Q4. ヨウムはなぜ裏切ったミュウランを許したのですか?
A. ヨウムは、ミュウランがクレイマンへ心から忠誠を誓っているのではなく、命を支配されていると考えたからです。魔人という種族や工作員という肩書きではなく、一緒に過ごして知ったミュウラン本人を信じました。ただし、起きた被害を無視したのではなく、事情を明らかにしたうえでリムルへ助命を求めています。
Q5. ヨウムとミュウランに子供はいますか?
A. 二人の間には、ミームという娘が誕生します。人間のヨウムと魔人のミュウランが家庭を築いたことは、種族を超えて共存できる世界を目指す『転スラ』のテーマにもつながっています。ただし、Web小説版と書籍版では後日談や細部に違いがあるため、情報を確認するときは媒体を区別してください。
転スラのミュウランとヨウムまとめ
- ヨウムは潜入してきたミュウランへ恋をする
- ミュウランもヨウムへ惹かれるが正体を隠していた
- クレイマンの支配によりテンペストで結界を発動する
- ヨウムは正体と事情を知ってもミュウランを守る
- リムルの偽装処刑によって支配の心臓から解放される
- 二人は結婚してファルメナス王国の国王と女王になる
- 結婚後は娘ミームを含む家族を築く
ミュウランとヨウムの関係は、単に「人間と魔人が結婚した」という恋愛だけではありません。

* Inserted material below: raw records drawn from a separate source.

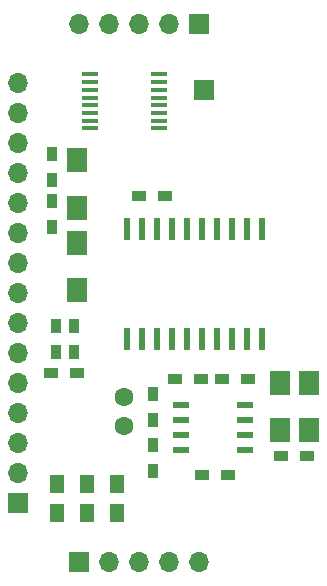
<source format=gts>
%TF.GenerationSoftware,KiCad,Pcbnew,(5.1.6-0-10_14)*%
%TF.CreationDate,2020-09-10T15:52:44+09:00*%
%TF.ProjectId,qPCR-photosensing,71504352-2d70-4686-9f74-6f73656e7369,rev?*%
%TF.SameCoordinates,Original*%
%TF.FileFunction,Soldermask,Top*%
%TF.FilePolarity,Negative*%
%FSLAX46Y46*%
G04 Gerber Fmt 4.6, Leading zero omitted, Abs format (unit mm)*
G04 Created by KiCad (PCBNEW (5.1.6-0-10_14)) date 2020-09-10 15:52:44*
%MOMM*%
%LPD*%
G01*
G04 APERTURE LIST*
%ADD10R,1.200000X0.900000*%
%ADD11R,1.700000X2.000000*%
%ADD12R,0.900000X1.200000*%
%ADD13C,1.600000*%
%ADD14O,1.700000X1.700000*%
%ADD15R,1.700000X1.700000*%
%ADD16R,0.558800X1.981200*%
%ADD17R,1.473200X0.355600*%
%ADD18R,1.460500X0.558800*%
%ADD19R,1.250000X1.500000*%
G04 APERTURE END LIST*
D10*
%TO.C,C1*%
X93000000Y-94000000D03*
X90800000Y-94000000D03*
%TD*%
%TO.C,C2*%
X100470800Y-79038200D03*
X98270800Y-79038200D03*
%TD*%
D11*
%TO.C,C3*%
X93000000Y-83000000D03*
X93000000Y-87000000D03*
%TD*%
D12*
%TO.C,C4*%
X99444300Y-102305000D03*
X99444300Y-100105000D03*
%TD*%
D11*
%TO.C,C5*%
X93000000Y-80000000D03*
X93000000Y-76000000D03*
%TD*%
D10*
%TO.C,C6*%
X105769000Y-102619000D03*
X103569000Y-102619000D03*
%TD*%
D13*
%TO.C,C7*%
X97000000Y-96000000D03*
X97000000Y-98500000D03*
%TD*%
D11*
%TO.C,C8*%
X110163000Y-98821500D03*
X110163000Y-94821500D03*
%TD*%
%TO.C,C9*%
X112652000Y-94821500D03*
X112652000Y-98821500D03*
%TD*%
D14*
%TO.C,J1*%
X88000000Y-69440000D03*
X88000000Y-71980000D03*
X88000000Y-74520000D03*
X88000000Y-77060000D03*
X88000000Y-79600000D03*
X88000000Y-82140000D03*
X88000000Y-84680000D03*
X88000000Y-87220000D03*
X88000000Y-89760000D03*
X88000000Y-92300000D03*
X88000000Y-94840000D03*
X88000000Y-97380000D03*
X88000000Y-99920000D03*
X88000000Y-102460000D03*
D15*
X88000000Y-105000000D03*
%TD*%
D14*
%TO.C,J3*%
X103298000Y-110000000D03*
X100758000Y-110000000D03*
X98218000Y-110000000D03*
X95678000Y-110000000D03*
D15*
X93138000Y-110000000D03*
%TD*%
%TO.C,J4*%
X103298000Y-64440000D03*
D14*
X100758000Y-64440000D03*
X98218000Y-64440000D03*
X95678000Y-64440000D03*
X93138000Y-64440000D03*
%TD*%
D12*
%TO.C,R1*%
X92765600Y-90000000D03*
X92765600Y-92200000D03*
%TD*%
%TO.C,R2*%
X91190800Y-90000000D03*
X91190800Y-92200000D03*
%TD*%
%TO.C,R3*%
X90875100Y-81657800D03*
X90875100Y-79457800D03*
%TD*%
%TO.C,R4*%
X90875100Y-77619200D03*
X90875100Y-75419200D03*
%TD*%
D10*
%TO.C,R5*%
X112500000Y-101044000D03*
X110300000Y-101044000D03*
%TD*%
D12*
%TO.C,R6*%
X99444300Y-95778900D03*
X99444300Y-97978900D03*
%TD*%
D10*
%TO.C,R7*%
X103491000Y-94465900D03*
X101291000Y-94465900D03*
%TD*%
%TO.C,R8*%
X107522000Y-94465900D03*
X105322000Y-94465900D03*
%TD*%
D16*
%TO.C,U1*%
X108685000Y-91141300D03*
X107415000Y-91141300D03*
X106145000Y-91141300D03*
X104875000Y-91141300D03*
X103605000Y-91141300D03*
X102335000Y-91141300D03*
X101065000Y-91141300D03*
X99795000Y-91141300D03*
X98525000Y-91141300D03*
X97255000Y-91141300D03*
X97255000Y-81768700D03*
X98525000Y-81768700D03*
X99795000Y-81768700D03*
X101065000Y-81768700D03*
X102335000Y-81768700D03*
X103605000Y-81768700D03*
X104875000Y-81768700D03*
X106145000Y-81768700D03*
X107415000Y-81768700D03*
X108685000Y-81768700D03*
%TD*%
D17*
%TO.C,U2*%
X94079000Y-73274999D03*
X94079000Y-72624998D03*
X94079000Y-71974999D03*
X94079000Y-71324998D03*
X94079000Y-70674999D03*
X94079000Y-70025001D03*
X94079000Y-69374999D03*
X94079000Y-68725001D03*
X99921000Y-68725001D03*
X99921000Y-69375002D03*
X99921000Y-70025001D03*
X99921000Y-70675002D03*
X99921000Y-71325001D03*
X99921000Y-71974999D03*
X99921000Y-72625001D03*
X99921000Y-73274999D03*
%TD*%
D18*
%TO.C,U3*%
X107248150Y-96701100D03*
X107248150Y-97971100D03*
X107248150Y-99241100D03*
X107248150Y-100511100D03*
X101799850Y-100511100D03*
X101799850Y-99241100D03*
X101799850Y-97971100D03*
X101799850Y-96701100D03*
%TD*%
D15*
%TO.C,J2*%
X103721000Y-70000000D03*
%TD*%
D19*
%TO.C,C10*%
X91313000Y-105873000D03*
X91313000Y-103373000D03*
%TD*%
%TO.C,C11*%
X93853000Y-103373000D03*
X93853000Y-105873000D03*
%TD*%
%TO.C,C12*%
X96393000Y-105873000D03*
X96393000Y-103373000D03*
%TD*%
M02*

</source>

ヨウムは、周囲から与えられた英雄という肩書きではなく、自分の意思で愛する人を守る覚悟を示しました。
ミュウランは、クレイマンに支配される人生から解放され、自分で愛する人と生きる道を選びました。
そしてリムルは、裏切りという表面だけで判断せず、ミュウランを支配から救い、償う機会を与えています。

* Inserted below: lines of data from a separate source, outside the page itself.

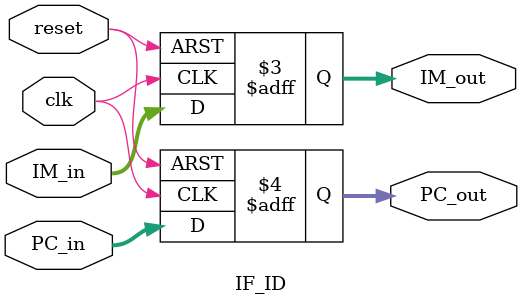
<source format=v>
`timescale 1ns / 1ps


module IF_ID(
input reset,
input clk,
input [31:0]IM_in,
input [31:0]PC_in,
output reg [31:0]IM_out,
output reg [31:0]PC_out
    );
    
    
    always@(posedge clk or negedge reset) begin
        
        if(reset == 0)begin
            IM_out <= 0;
            PC_out <= 0;end
    
        else begin
            IM_out <= IM_in;
            PC_out <= PC_in;end
     end
     
endmodule

</source>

敵対、罪、許し、信頼を積み重ねた先に結婚があるからこそ、二人の結末は心に残るのではないでしょうか。
最初は偽りの立場で出会った二人ですが、最後に手に入れた家族と国は、どちらも自分たちの意思で選んだものです。ミュウランの過去を知ったうえで二人の場面を見返すと、何気ない会話にも違った重みを感じられますよ。